Para entonces era claro, estaba condenada a una vida amorosa indigna de ser poética, sólo podía evitar ser tan ridícula y cursi como en las novelas del dos y ya con eso darme por bien servida. Muchos lugares comunes descubrí en esos años: los hombres que ligan con frases como “que oyes?” u “hola, perdón, es que eres muy bonita”, los enamorados que dicen que te aman a la semana y que dicen sorprenderse de lo mucho que te extrañan a una cuadra de haberse ido, sin embargo no sabía yo aún que no está lo ridículo en las expresiones sino en los ojos de quien mira. Como toda belleza, la del amor está en los ojos del enamorado, cómo cambian las cosas cuando es una la que se deja llevar caminando de espaldas y riendo como después de un chiste malo. Es fácil sentirse agobiado por los corazones rojos pero tan difícil sentir la belleza de un gesto dulce, sin premeditar, curioso y que por mala suerte histórica puede parecer semejante a miles de gestos que se han dado. No hay ideas nuevas, palabras nuevas hay pocas y, gracias a la suerte en turno, buena poesía nueva también hay poca. Sin embargo no se necesta todo esto para reinventar el amor, hay que hacer una apología de ese momento cuando verse en los ojos del otro y bajar la mirada con timidez se convierte en la invención de una mirada, se nos olvida que miles de pares de ojos se han encontrado bajo miles de faroles, árboles, bajo la lluvia o en los parques pero que es esta la primera y sagrada vez que se encuentran.

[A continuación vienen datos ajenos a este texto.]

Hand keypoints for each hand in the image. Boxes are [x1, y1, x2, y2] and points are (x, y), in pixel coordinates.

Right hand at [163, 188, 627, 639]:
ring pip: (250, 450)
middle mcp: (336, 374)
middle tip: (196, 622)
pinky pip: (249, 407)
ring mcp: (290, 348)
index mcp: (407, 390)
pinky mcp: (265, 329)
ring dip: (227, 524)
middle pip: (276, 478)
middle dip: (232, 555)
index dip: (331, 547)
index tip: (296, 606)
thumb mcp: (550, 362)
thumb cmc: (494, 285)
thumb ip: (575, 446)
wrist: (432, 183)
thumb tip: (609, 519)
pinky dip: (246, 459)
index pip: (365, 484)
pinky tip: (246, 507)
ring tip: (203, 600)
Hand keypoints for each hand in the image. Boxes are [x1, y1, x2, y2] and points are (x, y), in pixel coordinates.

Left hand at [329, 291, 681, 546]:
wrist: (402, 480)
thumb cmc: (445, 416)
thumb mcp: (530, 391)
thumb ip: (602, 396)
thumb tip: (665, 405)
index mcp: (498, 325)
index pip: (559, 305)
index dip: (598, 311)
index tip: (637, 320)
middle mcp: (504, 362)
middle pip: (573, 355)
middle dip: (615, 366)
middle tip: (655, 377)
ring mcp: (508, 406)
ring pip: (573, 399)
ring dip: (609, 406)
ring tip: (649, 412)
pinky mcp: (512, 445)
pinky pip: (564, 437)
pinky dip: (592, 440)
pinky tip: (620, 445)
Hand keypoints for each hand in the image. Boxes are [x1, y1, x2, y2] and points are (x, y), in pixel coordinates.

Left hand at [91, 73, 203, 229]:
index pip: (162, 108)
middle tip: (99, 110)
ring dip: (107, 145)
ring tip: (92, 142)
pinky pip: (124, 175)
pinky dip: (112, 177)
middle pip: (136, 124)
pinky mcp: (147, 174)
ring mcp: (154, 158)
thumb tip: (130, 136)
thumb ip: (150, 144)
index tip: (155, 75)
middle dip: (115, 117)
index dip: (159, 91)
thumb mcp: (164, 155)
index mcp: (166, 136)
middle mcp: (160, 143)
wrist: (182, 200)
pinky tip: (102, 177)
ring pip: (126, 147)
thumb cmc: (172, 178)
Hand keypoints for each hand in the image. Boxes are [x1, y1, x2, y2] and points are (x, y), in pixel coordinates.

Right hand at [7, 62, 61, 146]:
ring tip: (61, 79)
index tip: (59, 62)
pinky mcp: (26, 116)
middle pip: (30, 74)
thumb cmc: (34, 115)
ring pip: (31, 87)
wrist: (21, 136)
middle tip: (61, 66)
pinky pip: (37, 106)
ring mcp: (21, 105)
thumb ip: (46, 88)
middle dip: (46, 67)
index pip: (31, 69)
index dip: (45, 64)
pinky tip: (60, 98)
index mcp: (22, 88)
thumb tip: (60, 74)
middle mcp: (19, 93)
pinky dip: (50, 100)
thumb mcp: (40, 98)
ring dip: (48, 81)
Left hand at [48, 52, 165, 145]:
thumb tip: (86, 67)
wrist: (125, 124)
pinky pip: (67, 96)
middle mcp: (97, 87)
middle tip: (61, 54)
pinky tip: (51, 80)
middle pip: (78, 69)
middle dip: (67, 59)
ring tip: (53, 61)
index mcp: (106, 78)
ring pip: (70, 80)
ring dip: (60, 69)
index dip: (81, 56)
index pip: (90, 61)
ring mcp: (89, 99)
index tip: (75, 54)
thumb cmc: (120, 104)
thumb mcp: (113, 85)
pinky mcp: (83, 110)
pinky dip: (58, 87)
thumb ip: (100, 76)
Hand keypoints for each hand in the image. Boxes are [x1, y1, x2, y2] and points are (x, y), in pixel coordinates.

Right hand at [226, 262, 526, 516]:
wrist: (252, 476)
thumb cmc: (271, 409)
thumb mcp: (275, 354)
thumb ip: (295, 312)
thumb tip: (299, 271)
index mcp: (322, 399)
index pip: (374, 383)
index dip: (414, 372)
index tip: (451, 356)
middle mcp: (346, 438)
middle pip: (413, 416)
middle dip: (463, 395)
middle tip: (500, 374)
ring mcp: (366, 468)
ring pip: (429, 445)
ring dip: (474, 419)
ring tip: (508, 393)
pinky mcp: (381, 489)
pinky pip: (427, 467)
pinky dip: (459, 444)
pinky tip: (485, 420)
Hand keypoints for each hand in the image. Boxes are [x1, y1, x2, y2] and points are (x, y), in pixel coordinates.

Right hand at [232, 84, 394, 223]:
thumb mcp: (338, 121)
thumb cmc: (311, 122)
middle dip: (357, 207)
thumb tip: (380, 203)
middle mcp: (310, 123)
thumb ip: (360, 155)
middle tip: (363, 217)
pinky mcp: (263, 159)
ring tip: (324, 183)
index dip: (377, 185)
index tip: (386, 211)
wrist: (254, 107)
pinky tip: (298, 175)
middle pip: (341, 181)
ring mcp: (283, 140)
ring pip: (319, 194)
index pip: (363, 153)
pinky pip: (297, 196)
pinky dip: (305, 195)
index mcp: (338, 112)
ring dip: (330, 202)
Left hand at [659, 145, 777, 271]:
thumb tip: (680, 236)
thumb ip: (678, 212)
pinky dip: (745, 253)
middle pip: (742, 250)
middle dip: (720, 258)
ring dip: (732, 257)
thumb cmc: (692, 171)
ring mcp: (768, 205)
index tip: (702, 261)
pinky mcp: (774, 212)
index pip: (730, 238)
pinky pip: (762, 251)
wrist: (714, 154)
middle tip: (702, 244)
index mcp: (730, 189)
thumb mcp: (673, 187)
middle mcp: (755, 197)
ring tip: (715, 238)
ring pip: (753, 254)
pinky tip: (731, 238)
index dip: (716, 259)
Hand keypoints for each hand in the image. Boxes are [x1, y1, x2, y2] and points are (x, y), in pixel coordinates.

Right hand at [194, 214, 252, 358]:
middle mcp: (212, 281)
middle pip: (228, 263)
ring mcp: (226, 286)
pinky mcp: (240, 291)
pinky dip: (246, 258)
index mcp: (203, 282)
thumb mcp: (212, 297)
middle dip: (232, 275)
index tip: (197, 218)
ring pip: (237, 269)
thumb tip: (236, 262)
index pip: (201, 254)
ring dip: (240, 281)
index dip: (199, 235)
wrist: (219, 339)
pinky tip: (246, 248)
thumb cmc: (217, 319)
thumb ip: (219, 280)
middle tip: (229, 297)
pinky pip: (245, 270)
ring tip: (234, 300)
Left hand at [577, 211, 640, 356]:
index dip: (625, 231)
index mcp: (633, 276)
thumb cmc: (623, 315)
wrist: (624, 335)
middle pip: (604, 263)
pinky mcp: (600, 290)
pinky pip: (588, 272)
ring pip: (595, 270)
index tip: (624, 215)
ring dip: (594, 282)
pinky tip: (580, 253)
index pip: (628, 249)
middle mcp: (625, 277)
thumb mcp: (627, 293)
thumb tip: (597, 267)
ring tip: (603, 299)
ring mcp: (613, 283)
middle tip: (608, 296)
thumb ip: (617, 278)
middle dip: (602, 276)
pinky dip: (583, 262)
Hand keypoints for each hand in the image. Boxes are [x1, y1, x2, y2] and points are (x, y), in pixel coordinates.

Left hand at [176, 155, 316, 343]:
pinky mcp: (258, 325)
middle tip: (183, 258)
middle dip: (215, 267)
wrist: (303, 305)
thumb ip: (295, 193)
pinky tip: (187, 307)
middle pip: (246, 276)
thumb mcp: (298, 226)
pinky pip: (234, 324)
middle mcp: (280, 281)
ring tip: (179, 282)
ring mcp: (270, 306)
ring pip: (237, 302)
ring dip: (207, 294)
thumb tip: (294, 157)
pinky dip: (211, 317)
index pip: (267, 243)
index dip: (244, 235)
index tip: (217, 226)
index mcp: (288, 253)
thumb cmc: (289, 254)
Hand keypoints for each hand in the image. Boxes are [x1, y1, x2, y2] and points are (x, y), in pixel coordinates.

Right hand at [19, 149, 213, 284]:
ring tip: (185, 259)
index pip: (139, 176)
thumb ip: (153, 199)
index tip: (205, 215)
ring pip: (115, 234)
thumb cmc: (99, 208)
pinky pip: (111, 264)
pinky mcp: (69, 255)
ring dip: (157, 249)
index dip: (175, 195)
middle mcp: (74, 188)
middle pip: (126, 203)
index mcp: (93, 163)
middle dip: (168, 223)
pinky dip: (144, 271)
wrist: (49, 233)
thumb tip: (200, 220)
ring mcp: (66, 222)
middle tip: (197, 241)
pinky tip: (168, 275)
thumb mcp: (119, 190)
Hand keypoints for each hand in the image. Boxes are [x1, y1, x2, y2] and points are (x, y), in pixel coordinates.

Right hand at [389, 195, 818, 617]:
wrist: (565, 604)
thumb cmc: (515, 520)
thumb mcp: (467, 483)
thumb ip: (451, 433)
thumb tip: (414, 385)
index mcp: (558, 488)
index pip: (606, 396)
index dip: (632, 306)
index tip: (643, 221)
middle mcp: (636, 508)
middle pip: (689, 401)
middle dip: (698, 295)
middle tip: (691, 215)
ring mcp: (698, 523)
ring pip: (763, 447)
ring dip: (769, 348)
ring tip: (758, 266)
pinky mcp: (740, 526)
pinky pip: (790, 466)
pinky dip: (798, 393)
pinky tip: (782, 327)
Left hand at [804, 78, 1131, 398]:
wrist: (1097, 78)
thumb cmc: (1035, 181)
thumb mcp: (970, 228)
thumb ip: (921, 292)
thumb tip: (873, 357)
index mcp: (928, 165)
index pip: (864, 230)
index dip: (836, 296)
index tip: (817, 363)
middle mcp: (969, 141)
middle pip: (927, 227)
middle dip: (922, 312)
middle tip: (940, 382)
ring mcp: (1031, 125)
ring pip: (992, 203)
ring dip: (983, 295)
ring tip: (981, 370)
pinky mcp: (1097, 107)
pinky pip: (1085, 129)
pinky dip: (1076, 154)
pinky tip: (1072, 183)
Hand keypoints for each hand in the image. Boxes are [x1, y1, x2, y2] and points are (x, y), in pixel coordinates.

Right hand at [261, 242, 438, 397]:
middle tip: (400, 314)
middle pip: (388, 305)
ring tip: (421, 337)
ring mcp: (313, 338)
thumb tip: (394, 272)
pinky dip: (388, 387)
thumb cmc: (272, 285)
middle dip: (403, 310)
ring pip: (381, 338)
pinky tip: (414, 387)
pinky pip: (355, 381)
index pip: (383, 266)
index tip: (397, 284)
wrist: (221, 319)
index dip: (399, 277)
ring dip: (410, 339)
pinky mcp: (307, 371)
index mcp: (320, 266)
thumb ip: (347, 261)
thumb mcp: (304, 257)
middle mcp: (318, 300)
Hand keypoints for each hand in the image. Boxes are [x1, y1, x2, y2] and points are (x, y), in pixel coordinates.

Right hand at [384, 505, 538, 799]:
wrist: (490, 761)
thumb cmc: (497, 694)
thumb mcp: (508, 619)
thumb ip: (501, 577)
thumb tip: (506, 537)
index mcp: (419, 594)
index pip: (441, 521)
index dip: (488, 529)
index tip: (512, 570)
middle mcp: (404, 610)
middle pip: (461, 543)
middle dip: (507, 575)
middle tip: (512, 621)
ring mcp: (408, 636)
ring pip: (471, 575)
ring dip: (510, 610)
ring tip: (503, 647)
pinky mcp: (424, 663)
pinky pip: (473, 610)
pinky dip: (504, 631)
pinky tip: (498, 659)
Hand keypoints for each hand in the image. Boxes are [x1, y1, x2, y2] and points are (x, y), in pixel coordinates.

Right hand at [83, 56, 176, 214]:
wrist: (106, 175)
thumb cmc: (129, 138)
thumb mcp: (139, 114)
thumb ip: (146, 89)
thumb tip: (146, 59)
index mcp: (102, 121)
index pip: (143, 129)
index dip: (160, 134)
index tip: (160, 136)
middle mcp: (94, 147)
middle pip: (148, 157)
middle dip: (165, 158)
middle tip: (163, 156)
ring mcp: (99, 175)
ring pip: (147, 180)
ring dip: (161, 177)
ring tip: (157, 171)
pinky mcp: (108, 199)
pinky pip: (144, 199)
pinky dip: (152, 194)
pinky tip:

Culpa de mundo que nos orilla a no creer, pero hay que pensar en ese “otro lenguaje lateral y subversivo de los que aman” porque los amantes reinventan esas mugrosas palabras gastadas de las películas palomitas y las convierten. Y esa misma palabra puede aun perder la forma pero guardar el fondo, es cuando la creación se reanuda, cuando comprendemos a los sabios Beatles, cuando dejamos de envidiar a Eloísa y a escribirle a nuestro propio Abelardo. Ojalá del amor se dijeran menos cosas para que no nos hartara cuando está lejos, para que no nos faltara tan paganamente cuando se va, para que se supiera torpe y nuevo al nacer y se descubriera viejo y confuso al releerse. No es tan grave al final. Me deja jugar con la idea de las miles de amantes que aún no soy, con los miles de besos que me faltan por practicar y por ese, único, amor de la vida que me falta por encontrar.